Double click the ML Engine icon on the desktop to open ML Engine.
Make sure that you have created and saved a dataset before you begin creating models.
There are two main tabs under ML Engine - Classification and Regression. Based on the data and the problem, a user can create classification or regression models using many algorithms. To create a classification model, click on the Classification menu. To create a regression model click on the Regression menu.
Classification is a supervised learning approach in which an algorithm learns from input data that has been classified and uses this learning to classify new data.
Regression is an approach that allows predicting a continuous outcome variable (y) based on the value of one or many predictor variables (x).
Regardless of classification or regression, the process of creating a model is the same. It follows the Create Model > Cross Validation Details submenu.
Creating a model starts by creating a base model after which other models using various algorithms can be created. To start, select the Classification or Regression tab and then Click the +Add Base Model.
- Select the raw Data File
- Select dataset for modelling
- Provide a name for the Base Model
- Click Select Dataset
- Select an algorithm
- Tune parameter for the selected algorithm. The default parameters are set. Change if needed
- Click Select Classifier/Regressor
- Click Create New Model Version to create a new model using the selected algorithm and the parameters.
You can also click the AutoPilot button to automatically use algorithms to create and validate ML models. Create as many versions by changing the parameters for a particular algorithm or selecting other algorithms.
A list of all versions of the base model sorted in descending order based on performance is presented on the Leader board. For each model, the following information is shown.
Version -Tag - auto-generated version number and tag for the model. It is shown as V.”number” - “Tag name” e.g V.1 - v.acd (as shown in Figure 24 #4) means Version 1 of base model myIrismodel tagged as v.acd.
To rename just select the model and type a Tag name in the text box and click Rename Tag.
Dataset - is the “raw data”-”dataset” used in creating the model
Algorithm - the algorithm used to create the model
Rank - rank of the model in base on performance compared to all other versions of the selected base model
Accuracy (classification) - model performance in percentage
Error (regression) - how well the model predicts the response variable. The error value shown is the mean absolute error explained in step 5 (model performance -> Regression).
Doc - automated generated documentation for the model (see model manager for more information)
Publish - click to publish a model to a reviewer (see publish model for details)
Delete - delete model
Evaluate Model Performance
Classification Performance Metrics
Model performance is shown in the form of a pie chart in which green represents the accuracy of the model and red represents the error.
Accuracy - total number of correct predictions by total number of predictions (shown in %). It is simply the fraction of predictions the model got right. Accuracy could be misleading so include the other parameters below to evaluate the performance of a model.
Error - 100 - accuracy ( shown in %)
F1_score - weighted average of precision and recall (multiplied by 100). Usually more useful than accuracy if you have an uneven class distribution. Read about Precision, Recall and F1_score here.

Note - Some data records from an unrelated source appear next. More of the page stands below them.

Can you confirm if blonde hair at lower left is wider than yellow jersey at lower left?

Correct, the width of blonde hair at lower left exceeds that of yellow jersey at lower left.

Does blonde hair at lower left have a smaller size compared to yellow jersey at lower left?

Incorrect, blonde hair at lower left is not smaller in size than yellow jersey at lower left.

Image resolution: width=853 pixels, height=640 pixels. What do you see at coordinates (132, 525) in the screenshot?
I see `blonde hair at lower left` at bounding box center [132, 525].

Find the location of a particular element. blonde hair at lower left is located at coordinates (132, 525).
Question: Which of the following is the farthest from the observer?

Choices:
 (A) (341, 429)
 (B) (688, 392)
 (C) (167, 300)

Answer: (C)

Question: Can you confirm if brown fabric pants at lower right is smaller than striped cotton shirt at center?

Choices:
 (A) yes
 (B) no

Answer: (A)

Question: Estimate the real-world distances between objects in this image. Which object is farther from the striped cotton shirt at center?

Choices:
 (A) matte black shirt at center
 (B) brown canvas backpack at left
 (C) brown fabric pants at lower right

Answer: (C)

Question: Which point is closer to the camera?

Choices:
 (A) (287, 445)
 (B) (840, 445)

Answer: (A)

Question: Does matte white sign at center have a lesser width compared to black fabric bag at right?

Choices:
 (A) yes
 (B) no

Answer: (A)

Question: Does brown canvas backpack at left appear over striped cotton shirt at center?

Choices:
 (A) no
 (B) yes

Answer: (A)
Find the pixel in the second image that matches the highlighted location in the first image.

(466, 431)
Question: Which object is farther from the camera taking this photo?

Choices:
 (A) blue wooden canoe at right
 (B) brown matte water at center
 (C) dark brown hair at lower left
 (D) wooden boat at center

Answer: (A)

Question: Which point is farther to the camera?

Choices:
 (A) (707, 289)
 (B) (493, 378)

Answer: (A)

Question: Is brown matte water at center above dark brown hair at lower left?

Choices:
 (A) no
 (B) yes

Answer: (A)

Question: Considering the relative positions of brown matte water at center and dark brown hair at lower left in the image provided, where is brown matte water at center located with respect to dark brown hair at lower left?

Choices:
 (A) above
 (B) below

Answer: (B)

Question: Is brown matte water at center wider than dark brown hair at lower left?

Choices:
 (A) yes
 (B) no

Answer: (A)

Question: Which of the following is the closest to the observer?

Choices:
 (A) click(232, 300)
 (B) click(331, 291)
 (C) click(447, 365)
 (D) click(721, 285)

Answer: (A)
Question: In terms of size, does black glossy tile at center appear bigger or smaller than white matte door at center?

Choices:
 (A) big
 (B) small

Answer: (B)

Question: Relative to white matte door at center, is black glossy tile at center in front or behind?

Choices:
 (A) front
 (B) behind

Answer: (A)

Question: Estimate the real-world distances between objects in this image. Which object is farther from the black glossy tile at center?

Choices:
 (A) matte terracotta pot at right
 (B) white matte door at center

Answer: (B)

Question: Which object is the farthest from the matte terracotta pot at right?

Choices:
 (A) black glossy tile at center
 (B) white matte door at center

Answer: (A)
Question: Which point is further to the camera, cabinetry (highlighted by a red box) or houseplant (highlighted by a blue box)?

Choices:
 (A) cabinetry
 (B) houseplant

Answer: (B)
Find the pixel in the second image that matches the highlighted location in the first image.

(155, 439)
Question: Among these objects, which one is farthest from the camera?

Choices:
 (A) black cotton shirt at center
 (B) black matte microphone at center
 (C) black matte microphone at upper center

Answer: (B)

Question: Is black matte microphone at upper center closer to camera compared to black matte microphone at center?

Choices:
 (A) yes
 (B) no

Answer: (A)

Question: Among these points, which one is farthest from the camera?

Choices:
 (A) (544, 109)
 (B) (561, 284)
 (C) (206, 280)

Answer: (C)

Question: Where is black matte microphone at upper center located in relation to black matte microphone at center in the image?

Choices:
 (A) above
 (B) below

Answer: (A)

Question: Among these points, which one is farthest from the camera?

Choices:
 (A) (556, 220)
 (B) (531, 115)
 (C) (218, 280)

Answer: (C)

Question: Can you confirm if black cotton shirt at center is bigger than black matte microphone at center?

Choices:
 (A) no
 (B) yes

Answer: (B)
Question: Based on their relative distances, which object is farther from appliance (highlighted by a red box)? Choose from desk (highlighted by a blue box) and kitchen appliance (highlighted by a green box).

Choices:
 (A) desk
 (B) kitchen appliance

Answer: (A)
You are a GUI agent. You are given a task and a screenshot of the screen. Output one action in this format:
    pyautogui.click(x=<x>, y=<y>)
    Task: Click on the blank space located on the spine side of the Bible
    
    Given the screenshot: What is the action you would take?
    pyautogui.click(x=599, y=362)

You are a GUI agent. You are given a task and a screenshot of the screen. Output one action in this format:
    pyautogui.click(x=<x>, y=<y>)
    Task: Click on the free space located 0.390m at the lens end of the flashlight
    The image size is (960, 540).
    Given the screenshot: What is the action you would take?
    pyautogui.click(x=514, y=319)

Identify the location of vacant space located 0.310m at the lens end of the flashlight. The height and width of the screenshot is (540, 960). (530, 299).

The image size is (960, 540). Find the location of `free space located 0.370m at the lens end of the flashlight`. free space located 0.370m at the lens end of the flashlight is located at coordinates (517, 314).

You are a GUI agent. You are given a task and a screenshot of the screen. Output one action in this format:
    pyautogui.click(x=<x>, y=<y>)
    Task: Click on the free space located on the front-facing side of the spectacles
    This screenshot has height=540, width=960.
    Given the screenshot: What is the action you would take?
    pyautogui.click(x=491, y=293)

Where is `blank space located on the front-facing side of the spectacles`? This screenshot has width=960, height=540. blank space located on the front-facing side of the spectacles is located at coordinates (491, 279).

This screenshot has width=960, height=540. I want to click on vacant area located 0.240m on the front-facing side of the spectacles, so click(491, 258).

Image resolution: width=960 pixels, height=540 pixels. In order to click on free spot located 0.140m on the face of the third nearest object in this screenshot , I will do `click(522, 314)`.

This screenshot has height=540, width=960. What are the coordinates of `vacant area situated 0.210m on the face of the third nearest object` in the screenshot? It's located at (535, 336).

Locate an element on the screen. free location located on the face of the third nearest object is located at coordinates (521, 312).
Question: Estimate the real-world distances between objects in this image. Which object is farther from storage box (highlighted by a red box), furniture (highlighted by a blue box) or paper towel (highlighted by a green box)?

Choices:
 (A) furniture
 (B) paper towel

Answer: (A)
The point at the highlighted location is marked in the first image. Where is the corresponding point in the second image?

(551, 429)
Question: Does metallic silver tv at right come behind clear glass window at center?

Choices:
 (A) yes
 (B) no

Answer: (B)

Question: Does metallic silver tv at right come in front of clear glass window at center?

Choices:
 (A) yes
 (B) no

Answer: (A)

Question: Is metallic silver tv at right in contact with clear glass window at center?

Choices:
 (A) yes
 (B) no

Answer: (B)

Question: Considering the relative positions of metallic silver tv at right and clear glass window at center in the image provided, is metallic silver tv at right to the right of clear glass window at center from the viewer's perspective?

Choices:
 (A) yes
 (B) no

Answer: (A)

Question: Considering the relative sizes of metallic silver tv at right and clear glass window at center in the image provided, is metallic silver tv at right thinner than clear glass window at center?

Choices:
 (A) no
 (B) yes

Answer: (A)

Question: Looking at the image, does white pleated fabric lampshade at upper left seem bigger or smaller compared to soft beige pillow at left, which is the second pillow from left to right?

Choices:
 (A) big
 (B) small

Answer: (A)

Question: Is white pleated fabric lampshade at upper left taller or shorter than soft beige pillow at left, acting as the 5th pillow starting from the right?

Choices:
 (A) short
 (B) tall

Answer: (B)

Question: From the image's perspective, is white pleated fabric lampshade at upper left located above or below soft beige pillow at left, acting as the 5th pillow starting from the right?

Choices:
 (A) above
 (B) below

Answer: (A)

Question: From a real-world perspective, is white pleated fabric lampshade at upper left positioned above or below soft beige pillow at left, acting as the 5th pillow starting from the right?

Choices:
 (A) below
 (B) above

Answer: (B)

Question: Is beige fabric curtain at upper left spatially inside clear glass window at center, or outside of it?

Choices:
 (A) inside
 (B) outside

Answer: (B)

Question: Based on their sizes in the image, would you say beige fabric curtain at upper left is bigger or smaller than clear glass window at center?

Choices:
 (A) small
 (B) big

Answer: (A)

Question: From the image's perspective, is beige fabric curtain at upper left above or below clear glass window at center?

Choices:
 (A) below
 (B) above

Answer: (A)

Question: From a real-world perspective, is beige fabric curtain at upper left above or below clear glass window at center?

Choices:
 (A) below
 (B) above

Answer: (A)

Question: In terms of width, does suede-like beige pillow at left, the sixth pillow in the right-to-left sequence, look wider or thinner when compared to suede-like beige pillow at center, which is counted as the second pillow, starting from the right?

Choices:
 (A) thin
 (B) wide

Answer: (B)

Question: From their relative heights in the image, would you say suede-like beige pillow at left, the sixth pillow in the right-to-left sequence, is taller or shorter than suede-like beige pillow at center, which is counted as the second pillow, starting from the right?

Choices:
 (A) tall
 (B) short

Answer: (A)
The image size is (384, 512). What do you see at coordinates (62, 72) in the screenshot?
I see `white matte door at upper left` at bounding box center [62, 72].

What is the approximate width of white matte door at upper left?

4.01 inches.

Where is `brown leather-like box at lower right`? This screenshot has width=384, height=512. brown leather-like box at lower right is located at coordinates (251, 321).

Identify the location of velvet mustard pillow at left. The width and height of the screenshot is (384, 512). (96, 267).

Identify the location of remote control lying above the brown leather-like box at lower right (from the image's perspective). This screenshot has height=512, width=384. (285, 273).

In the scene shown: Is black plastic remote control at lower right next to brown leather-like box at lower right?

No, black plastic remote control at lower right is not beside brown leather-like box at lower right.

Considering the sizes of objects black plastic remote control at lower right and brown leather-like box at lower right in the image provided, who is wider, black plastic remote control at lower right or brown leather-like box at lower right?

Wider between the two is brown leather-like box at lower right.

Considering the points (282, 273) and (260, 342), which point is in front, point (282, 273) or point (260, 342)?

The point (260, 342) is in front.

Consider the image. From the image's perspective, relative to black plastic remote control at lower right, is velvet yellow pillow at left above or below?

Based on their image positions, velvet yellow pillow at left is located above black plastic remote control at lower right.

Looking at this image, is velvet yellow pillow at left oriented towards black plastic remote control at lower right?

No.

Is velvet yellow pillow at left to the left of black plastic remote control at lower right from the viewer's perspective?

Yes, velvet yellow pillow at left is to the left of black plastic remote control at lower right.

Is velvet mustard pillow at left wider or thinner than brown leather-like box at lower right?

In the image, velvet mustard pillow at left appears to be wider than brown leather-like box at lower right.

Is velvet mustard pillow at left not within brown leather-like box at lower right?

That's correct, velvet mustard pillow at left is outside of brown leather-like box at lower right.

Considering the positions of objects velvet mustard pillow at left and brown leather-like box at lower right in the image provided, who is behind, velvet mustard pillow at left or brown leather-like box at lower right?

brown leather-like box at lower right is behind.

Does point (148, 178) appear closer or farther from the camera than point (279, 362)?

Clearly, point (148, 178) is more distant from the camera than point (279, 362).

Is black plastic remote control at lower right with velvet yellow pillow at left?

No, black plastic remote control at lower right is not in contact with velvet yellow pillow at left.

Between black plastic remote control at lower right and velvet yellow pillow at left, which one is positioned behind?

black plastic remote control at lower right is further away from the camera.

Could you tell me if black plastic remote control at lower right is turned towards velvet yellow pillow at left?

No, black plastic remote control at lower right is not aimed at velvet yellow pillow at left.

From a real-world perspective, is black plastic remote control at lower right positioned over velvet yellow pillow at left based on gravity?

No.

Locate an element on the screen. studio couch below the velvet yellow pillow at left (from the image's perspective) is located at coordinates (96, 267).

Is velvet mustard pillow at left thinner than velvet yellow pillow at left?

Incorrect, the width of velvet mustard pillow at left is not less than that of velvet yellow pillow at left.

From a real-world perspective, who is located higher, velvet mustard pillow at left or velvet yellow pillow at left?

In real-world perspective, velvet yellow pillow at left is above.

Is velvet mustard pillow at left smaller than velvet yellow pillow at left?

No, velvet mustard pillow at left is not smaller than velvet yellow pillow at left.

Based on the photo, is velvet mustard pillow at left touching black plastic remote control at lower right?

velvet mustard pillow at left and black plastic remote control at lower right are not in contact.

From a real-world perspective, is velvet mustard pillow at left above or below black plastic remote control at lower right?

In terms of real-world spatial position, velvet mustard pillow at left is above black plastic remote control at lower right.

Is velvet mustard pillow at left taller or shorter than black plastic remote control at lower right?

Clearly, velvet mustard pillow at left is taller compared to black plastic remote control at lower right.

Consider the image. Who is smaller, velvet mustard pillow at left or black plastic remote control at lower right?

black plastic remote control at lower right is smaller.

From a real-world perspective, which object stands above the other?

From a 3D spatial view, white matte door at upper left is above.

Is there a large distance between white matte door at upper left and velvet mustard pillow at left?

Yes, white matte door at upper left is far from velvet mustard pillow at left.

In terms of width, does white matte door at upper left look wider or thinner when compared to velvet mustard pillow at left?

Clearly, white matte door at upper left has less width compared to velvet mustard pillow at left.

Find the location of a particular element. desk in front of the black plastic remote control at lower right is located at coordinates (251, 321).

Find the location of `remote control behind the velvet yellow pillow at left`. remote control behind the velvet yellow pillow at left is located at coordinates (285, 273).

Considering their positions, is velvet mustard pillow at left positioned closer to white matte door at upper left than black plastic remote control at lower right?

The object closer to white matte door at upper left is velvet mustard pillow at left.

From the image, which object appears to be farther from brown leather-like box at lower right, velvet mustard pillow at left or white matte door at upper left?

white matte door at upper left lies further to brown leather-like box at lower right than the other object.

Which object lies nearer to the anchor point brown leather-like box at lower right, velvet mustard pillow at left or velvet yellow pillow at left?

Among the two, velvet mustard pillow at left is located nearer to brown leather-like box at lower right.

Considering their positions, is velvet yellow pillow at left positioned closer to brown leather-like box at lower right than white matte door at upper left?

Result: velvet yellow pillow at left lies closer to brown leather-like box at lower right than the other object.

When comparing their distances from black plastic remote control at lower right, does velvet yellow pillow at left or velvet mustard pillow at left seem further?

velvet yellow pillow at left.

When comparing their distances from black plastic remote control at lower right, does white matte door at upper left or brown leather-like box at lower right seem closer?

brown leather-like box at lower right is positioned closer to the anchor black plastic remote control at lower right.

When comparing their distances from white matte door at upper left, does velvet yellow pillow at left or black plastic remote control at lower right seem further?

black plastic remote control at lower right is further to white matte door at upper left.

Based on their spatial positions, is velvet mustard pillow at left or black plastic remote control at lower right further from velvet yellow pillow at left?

Hamming_loss - the fraction of labels that are incorrectly predicted to the total number of labels.
Additional Performance metrics are available in the auto-generated documentation. This includes Precision, Recall and Jaccard Similarity score (see Model Documentation).
Regression Performance Metrics
Model performance is shown in a bar chart showing four main performance metrics listed and explained below
Root Mean Square Error (RMSE) - the standard deviation of the residuals(prediction error). Residuals are a measure of how far data points are from the regression line. In other words, RMSE is a measure of how to spread out these residuals are or how concentrated the data is around the line of best fit.
Mean Absolute Error (MAE) - the sum of absolute differences between target and predicted variables. It measures the average magnitude of errors in a set of predictions, without considering their directions.
Mean Squared Log Error (MSLE) - a measure of the ratio between the true and predicted values.
Median Absolute Error (MEDAE) - the median of all absolute differences between the target and the prediction. It is robust to outliers.
Other Performance Metrics
Click this icon
Receiving Operating Characteristics (ROC) curve (only for classification models). A plot of true positive rate (sensitivity) against false positive (1- specificity). ROC shows the tradeoff between sensitivity and specificity (any increase in sensitivity will be accompanied by a decrease in specificity). It simply represents how well a model can distinguish between classes. In simple terms, classifiers that give curves closer to the top-left corner indicate better performance. The closer the curve comes to the 45-degree diagonal of the ROC space, the less accurate the test.
A plot of predicted versus the original
Click to see the following information
columns and sample of raw data used to create the model
metadata of the algorithm used to create the model
metadata of data set
auto-generated documentation of the model (see model manager for details)
publish a model for review (see publish a model for details)